# Assignment
A faithful copy is needed of the lines below from the one with "Truck Parking" up to and including the one with "Fay says while"; set it down with no pictures and no other lines.

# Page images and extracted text
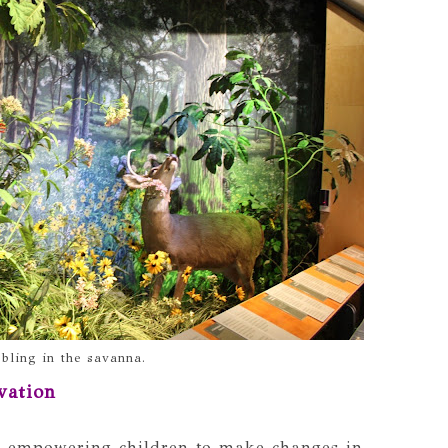
bling in the savanna.
vation
f empowering children to make changes in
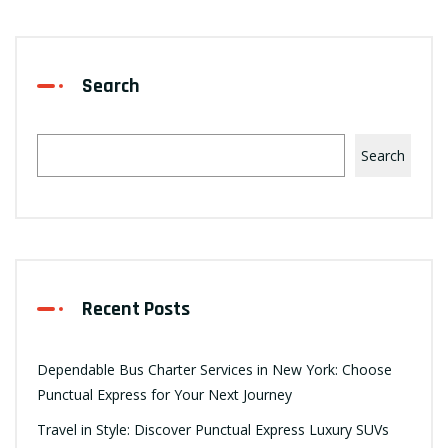
Search
Search
Recent Posts
Dependable Bus Charter Services in New York: Choose
Punctual Express for Your Next Journey
Travel in Style: Discover Punctual Express Luxury SUVs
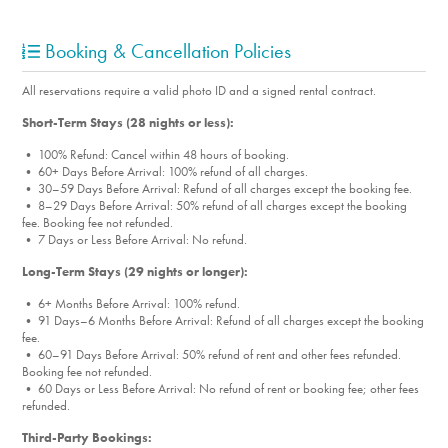
Porch
Porch Furniture
Booking & Cancellation Policies
Security Systems
Washer
All reservations require a valid photo ID and a signed rental contract.
Washer/Dryer
Short-Term Stays (28 nights or less):
Yard
• 100% Refund: Cancel within 48 hours of booking.
Designated Parking
• 60+ Days Before Arrival: 100% refund of all charges.
Parking
• 30–59 Days Before Arrival: Refund of all charges except the booking fee.
• 8–29 Days Before Arrival: 50% refund of all charges except the booking
Firepit
fee. Booking fee not refunded.
• 7 Days or Less Before Arrival: No refund.
Towels
Essentials
Long-Term Stays (29 nights or longer):
Electric Car Charger
• 6+ Months Before Arrival: 100% refund.
• 91 Days–6 Months Before Arrival: Refund of all charges except the booking
Workspace w/ Desk & Chair
fee.
• 60–91 Days Before Arrival: 50% refund of rent and other fees refunded.
Room Info
Booking fee not refunded.
• 60 Days or Less Before Arrival: No refund of rent or booking fee; other fees
Bedroom_1. Bedroom Feature Values: King, Twin Single
refunded.
Bedroom_2. Bedroom Feature Values: Bunk Bed
Third-Party Bookings:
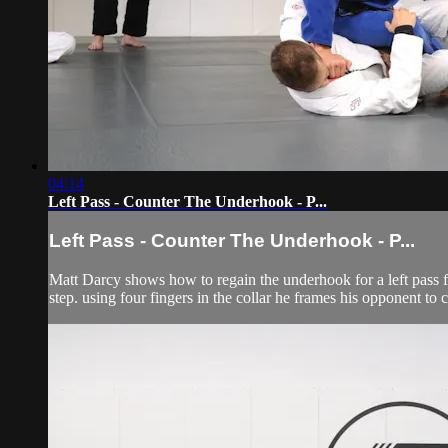
04:14
Left Pass - Counter The Underhook - P...
Left Pass - Counter The Underhook - P...
Matt Darcy shows how to regain the underhook for a left pass f
step. using four fingers in the collar he frames his opponent to 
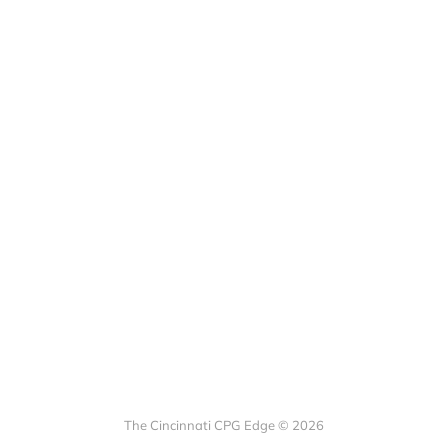
The Cincinnati CPG Edge © 2026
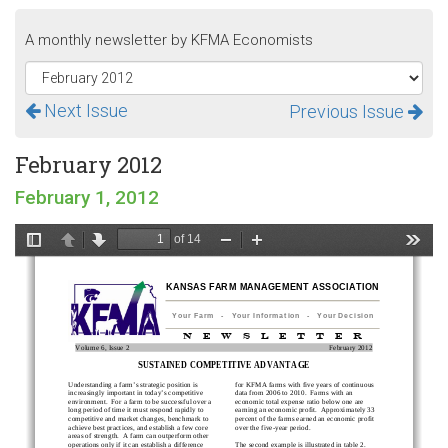
A monthly newsletter by KFMA Economists
Next Issue
Previous Issue
February 2012
February 1, 2012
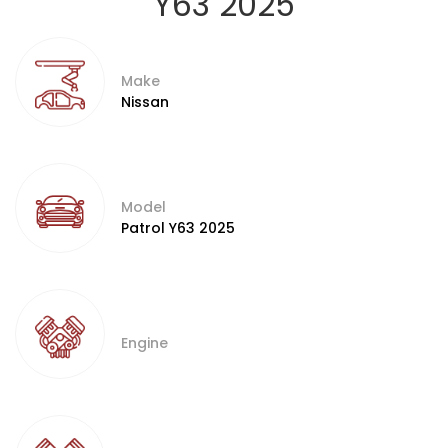
Y63 2025
Make
Nissan
Model
Patrol Y63 2025
Engine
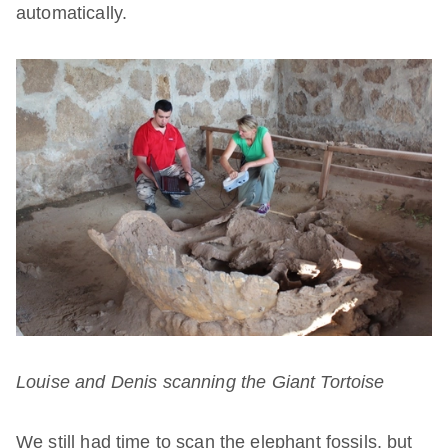
automatically.
Louise and Denis scanning the
Giant Tortoise
We still had time to scan the elephant fossils, but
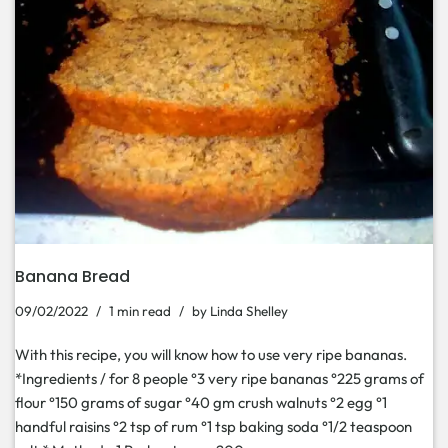
Banana Bread
09/02/2022
1 min read
by
Linda Shelley
With this recipe, you will know how to use very ripe bananas.
*Ingredients / for 8 people °3 very ripe bananas °225 grams of
flour °150 grams of sugar °40 gm crush walnuts °2 egg °1
handful raisins °2 tsp of rum °1 tsp baking soda °1/2 teaspoon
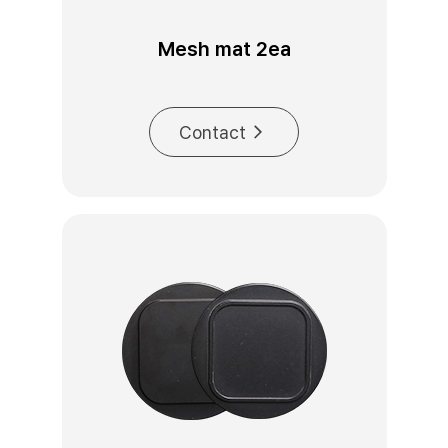
Mesh mat 2ea
Contact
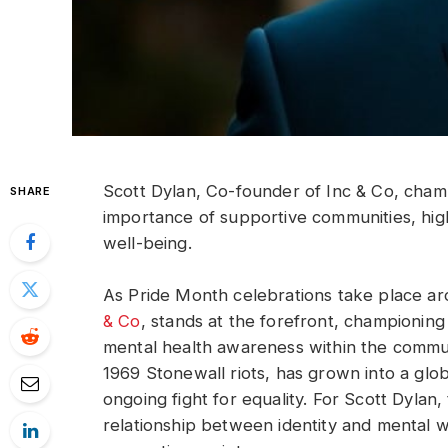
Scott Dylan, Co-founder of Inc & Co, cha
SHARE
importance of supportive communities, hig
well-being.
As Pride Month celebrations take place a
& Co
, stands at the forefront, championing
mental health awareness within the comm
1969 Stonewall riots, has grown into a globa
ongoing fight for equality. For Scott Dylan,
relationship between identity and mental w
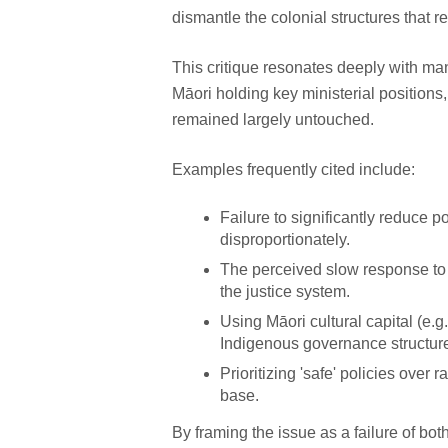
dismantle the colonial structures that re
This critique resonates deeply with ma
Māori holding key ministerial positions
remained largely untouched.
Examples frequently cited include:
Failure to significantly reduce 
disproportionately.
The perceived slow response to
the justice system.
Using Māori cultural capital (e.g
Indigenous governance structure
Prioritizing 'safe' policies over
base.
By framing the issue as a failure of b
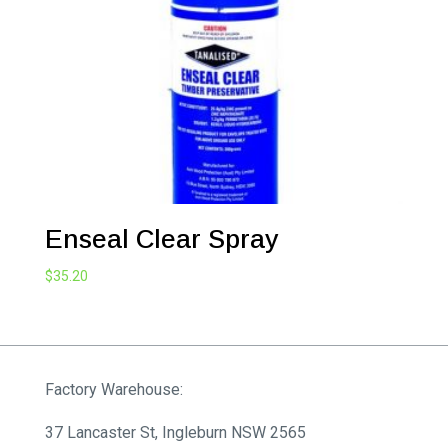
$2,086.70
Enseal Clear Spray
$
35.20
Factory Warehouse:
37 Lancaster St, Ingleburn NSW 2565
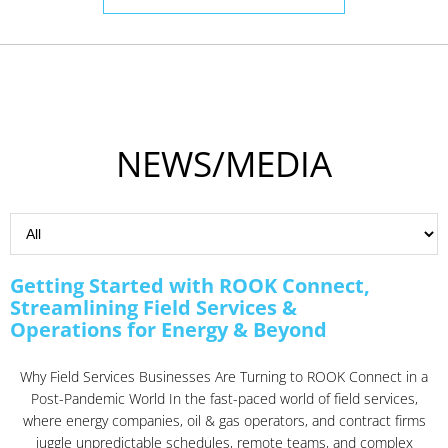
NEWS/MEDIA
Getting Started with ROOK Connect,
Streamlining Field Services &
Operations for Energy & Beyond
Why Field Services Businesses Are Turning to ROOK Connect in a
Post-Pandemic World In the fast-paced world of field services,
where energy companies, oil & gas operators, and contract firms
juggle unpredictable schedules, remote teams, and complex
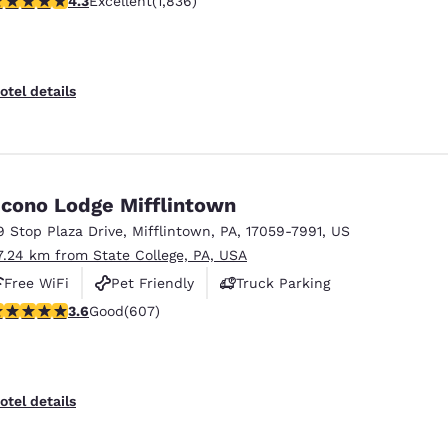
4.3
Excellent
(1,836)
otel details
cono Lodge Mifflintown
9 Stop Plaza Drive
,
Mifflintown
,
PA
,
17059-7991
,
US
7.24 km from State College, PA, USA
Free WiFi
Pet Friendly
Truck Parking
.63 stars rating. Good. 607 reviews
3.6
Good
(607)
otel details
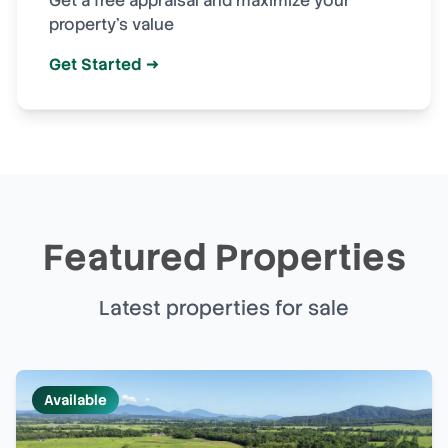
Get a free appraisal and maximize your
property's value
Get Started →
Featured Properties
Latest properties for sale
Available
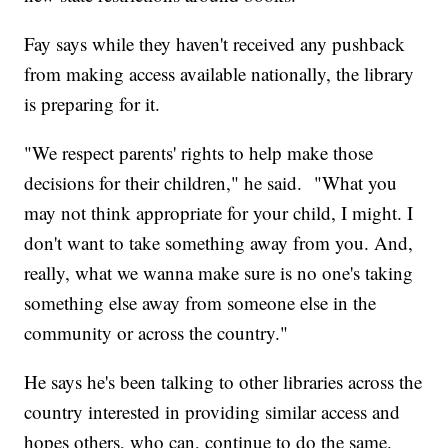
Fay says while they haven't received any pushback
from making access available nationally, the library
is preparing for it.
"We respect parents' rights to help make those
decisions for their children," he said. "What you
may not think appropriate for your child, I might. I
don't want to take something away from you. And,
really, what we wanna make sure is no one's taking
something else away from someone else in the
community or across the country."
He says he's been talking to other libraries across the
country interested in providing similar access and
hopes others, who can, continue to do the same.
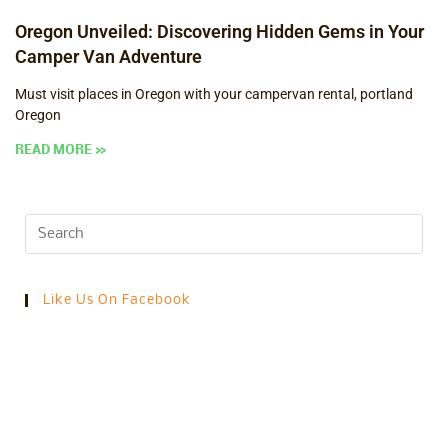
Oregon Unveiled: Discovering Hidden Gems in Your
Camper Van Adventure
Must visit places in Oregon with your campervan rental, portland
Oregon
READ MORE »
Like Us On Facebook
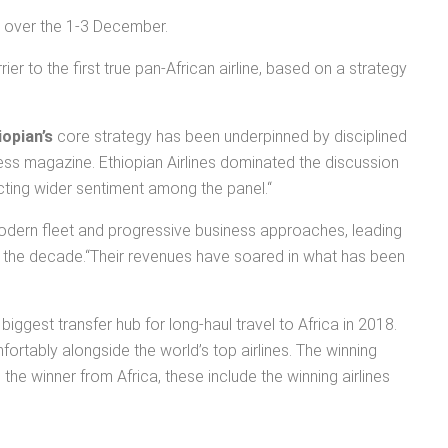
ed over the 1-3 December.
er to the first true pan-African airline, based on a strategy
iopian’s
core strategy has been underpinned by disciplined
ess magazine. Ethiopian Airlines dominated the discussion
lecting wider sentiment among the panel.“
a modern fleet and progressive business approaches, leading
over the decade.“Their revenues have soared in what has been
ggest transfer hub for long-haul travel to Africa in 2018.
mfortably alongside the world’s top airlines. The winning
the winner from Africa, these include the winning airlines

# Reply
Truck Parking
.63 stars rating. Good. 607 reviews
3.6
Good
(607)
otel details
Get a free appraisal and maximize your
property's value
Get Started →
Featured Properties
Latest properties for sale
Available
Fay says while they haven't received any pushback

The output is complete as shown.